- Try it
Copy out exactly the lines that begin with the one containing "Xiaomi 22021211RC, Android" and continue until the last line of the material.

- Data excerpts
>>>
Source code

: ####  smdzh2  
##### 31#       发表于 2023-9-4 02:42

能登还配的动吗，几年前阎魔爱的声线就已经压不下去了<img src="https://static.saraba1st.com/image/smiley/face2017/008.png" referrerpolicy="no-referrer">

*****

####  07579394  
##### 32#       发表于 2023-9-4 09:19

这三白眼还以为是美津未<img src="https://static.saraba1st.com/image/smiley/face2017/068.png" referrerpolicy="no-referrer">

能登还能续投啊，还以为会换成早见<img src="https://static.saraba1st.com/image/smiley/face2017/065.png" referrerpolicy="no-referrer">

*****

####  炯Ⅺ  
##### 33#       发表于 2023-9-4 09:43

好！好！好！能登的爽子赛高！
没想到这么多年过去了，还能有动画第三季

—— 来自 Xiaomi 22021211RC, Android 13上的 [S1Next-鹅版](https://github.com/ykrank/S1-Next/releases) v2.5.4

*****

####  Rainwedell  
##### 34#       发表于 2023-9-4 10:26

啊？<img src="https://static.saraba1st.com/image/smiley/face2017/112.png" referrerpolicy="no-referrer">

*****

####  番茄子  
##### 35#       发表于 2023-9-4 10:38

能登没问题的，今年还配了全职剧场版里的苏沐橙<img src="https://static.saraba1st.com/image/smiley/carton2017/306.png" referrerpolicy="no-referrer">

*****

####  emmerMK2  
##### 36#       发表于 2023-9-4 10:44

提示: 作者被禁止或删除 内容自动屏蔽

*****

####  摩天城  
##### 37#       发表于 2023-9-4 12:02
<<<
- Task output
—— 来自 Xiaomi 22021211RC, Android 13上的 [S1Next-鹅版](https://github.com/ykrank/S1-Next/releases) v2.5.4

*****

####  Rainwedell  
##### 34#       发表于 2023-9-4 10:26

啊？<img src="https://static.saraba1st.com/image/smiley/face2017/112.png" referrerpolicy="no-referrer">

*****

####  番茄子  
##### 35#       发表于 2023-9-4 10:38

能登没问题的，今年还配了全职剧场版里的苏沐橙<img src="https://static.saraba1st.com/image/smiley/carton2017/306.png" referrerpolicy="no-referrer">

*****

####  emmerMK2  
##### 36#       发表于 2023-9-4 10:44

提示: 作者被禁止或删除 内容自动屏蔽

*****

####  摩天城  
##### 37#       发表于 2023-9-4 12:02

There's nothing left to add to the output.